__Request__. Reproduce the material that follows exactly, with no line left out.

──────── Task input

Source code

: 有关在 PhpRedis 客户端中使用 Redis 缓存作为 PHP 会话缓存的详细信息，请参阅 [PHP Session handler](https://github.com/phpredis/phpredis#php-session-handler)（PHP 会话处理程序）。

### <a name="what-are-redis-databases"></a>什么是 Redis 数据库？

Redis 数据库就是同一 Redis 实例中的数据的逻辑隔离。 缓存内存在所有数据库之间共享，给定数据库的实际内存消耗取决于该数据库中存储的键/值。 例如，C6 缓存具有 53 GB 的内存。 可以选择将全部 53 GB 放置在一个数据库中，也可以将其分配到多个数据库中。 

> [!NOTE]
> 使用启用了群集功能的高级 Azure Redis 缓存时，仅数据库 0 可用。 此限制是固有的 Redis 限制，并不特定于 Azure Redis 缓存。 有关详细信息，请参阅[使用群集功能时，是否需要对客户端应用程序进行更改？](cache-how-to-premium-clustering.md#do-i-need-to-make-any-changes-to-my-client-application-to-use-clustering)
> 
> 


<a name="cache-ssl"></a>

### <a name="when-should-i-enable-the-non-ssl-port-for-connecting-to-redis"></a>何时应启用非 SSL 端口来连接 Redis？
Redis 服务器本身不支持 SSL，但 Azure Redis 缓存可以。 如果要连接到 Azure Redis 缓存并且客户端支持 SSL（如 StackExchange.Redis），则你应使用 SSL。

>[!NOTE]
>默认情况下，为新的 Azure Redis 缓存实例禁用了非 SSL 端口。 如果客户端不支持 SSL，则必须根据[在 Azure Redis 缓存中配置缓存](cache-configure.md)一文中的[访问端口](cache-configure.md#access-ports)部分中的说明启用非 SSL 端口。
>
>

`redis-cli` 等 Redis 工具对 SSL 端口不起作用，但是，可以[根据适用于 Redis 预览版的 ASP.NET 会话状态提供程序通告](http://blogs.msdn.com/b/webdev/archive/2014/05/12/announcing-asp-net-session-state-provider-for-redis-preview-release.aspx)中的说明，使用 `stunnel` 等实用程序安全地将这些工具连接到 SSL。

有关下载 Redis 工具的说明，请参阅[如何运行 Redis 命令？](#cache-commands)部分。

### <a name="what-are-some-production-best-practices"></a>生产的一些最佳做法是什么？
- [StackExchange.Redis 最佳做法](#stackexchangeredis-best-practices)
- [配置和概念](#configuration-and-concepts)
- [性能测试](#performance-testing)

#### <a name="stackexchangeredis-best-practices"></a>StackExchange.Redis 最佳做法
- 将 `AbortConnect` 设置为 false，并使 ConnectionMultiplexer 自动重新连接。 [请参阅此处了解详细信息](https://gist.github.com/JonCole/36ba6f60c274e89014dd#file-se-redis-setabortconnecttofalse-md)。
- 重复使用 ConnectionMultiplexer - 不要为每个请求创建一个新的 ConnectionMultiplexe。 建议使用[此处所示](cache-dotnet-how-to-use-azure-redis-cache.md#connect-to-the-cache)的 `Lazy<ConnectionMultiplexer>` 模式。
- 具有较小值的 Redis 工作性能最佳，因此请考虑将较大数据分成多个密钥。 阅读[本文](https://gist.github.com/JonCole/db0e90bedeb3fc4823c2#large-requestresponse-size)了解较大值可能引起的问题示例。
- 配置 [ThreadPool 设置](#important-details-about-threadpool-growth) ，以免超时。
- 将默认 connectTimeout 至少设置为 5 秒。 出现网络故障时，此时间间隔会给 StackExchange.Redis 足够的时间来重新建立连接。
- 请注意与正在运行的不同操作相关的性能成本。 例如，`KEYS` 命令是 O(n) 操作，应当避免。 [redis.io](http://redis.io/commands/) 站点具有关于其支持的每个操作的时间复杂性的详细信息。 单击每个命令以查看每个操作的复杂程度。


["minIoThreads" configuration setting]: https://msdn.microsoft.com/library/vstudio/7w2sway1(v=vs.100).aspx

────────────────

__Answer section__.
Source code

: 有关在 PhpRedis 客户端中使用 Redis 缓存作为 PHP 会话缓存的详细信息，请参阅 [PHP Session handler](https://github.com/phpredis/phpredis#php-session-handler)（PHP 会话处理程序）。

### <a name="what-are-redis-databases"></a>什么是 Redis 数据库？

Redis 数据库就是同一 Redis 实例中的数据的逻辑隔离。 缓存内存在所有数据库之间共享，给定数据库的实际内存消耗取决于该数据库中存储的键/值。 例如，C6 缓存具有 53 GB 的内存。 可以选择将全部 53 GB 放置在一个数据库中，也可以将其分配到多个数据库中。 

> [!NOTE]
> 使用启用了群集功能的高级 Azure Redis 缓存时，仅数据库 0 可用。 此限制是固有的 Redis 限制，并不特定于 Azure Redis 缓存。 有关详细信息，请参阅[使用群集功能时，是否需要对客户端应用程序进行更改？](cache-how-to-premium-clustering.md#do-i-need-to-make-any-changes-to-my-client-application-to-use-clustering)
> 
> 


<a name="cache-ssl"></a>

### <a name="when-should-i-enable-the-non-ssl-port-for-connecting-to-redis"></a>何时应启用非 SSL 端口来连接 Redis？
Redis 服务器本身不支持 SSL，但 Azure Redis 缓存可以。 如果要连接到 Azure Redis 缓存并且客户端支持 SSL（如 StackExchange.Redis），则你应使用 SSL。

>[!NOTE]
>默认情况下，为新的 Azure Redis 缓存实例禁用了非 SSL 端口。 如果客户端不支持 SSL，则必须根据[在 Azure Redis 缓存中配置缓存](cache-configure.md)一文中的[访问端口](cache-configure.md#access-ports)部分中的说明启用非 SSL 端口。
>
>

`redis-cli` 等 Redis 工具对 SSL 端口不起作用，但是，可以[根据适用于 Redis 预览版的 ASP.NET 会话状态提供程序通告](http://blogs.msdn.com/b/webdev/archive/2014/05/12/announcing-asp-net-session-state-provider-for-redis-preview-release.aspx)中的说明，使用 `stunnel` 等实用程序安全地将这些工具连接到 SSL。

有关下载 Redis 工具的说明，请参阅[如何运行 Redis 命令？](#cache-commands)部分。

### <a name="what-are-some-production-best-practices"></a>生产的一些最佳做法是什么？
- [StackExchange.Redis 最佳做法](#stackexchangeredis-best-practices)
- [配置和概念](#configuration-and-concepts)
- [性能测试](#performance-testing)

#### <a name="stackexchangeredis-best-practices"></a>StackExchange.Redis 最佳做法
- 将 `AbortConnect` 设置为 false，并使 ConnectionMultiplexer 自动重新连接。 [请参阅此处了解详细信息](https://gist.github.com/JonCole/36ba6f60c274e89014dd#file-se-redis-setabortconnecttofalse-md)。
- 重复使用 ConnectionMultiplexer - 不要为每个请求创建一个新的 ConnectionMultiplexe。 建议使用[此处所示](cache-dotnet-how-to-use-azure-redis-cache.md#connect-to-the-cache)的 `Lazy<ConnectionMultiplexer>` 模式。
- 具有较小值的 Redis 工作性能最佳，因此请考虑将较大数据分成多个密钥。 阅读[本文](https://gist.github.com/JonCole/db0e90bedeb3fc4823c2#large-requestresponse-size)了解较大值可能引起的问题示例。
- 配置 [ThreadPool 设置](#important-details-about-threadpool-growth) ，以免超时。
- 将默认 connectTimeout 至少设置为 5 秒。 出现网络故障时，此时间间隔会给 StackExchange.Redis 足够的时间来重新建立连接。
- 请注意与正在运行的不同操作相关的性能成本。 例如，`KEYS` 命令是 O(n) 操作，应当避免。 [redis.io](http://redis.io/commands/) 站点具有关于其支持的每个操作的时间复杂性的详细信息。 单击每个命令以查看每个操作的复杂程度。


["minIoThreads" configuration setting]: https://msdn.microsoft.com/library/vstudio/7w2sway1(v=vs.100).aspx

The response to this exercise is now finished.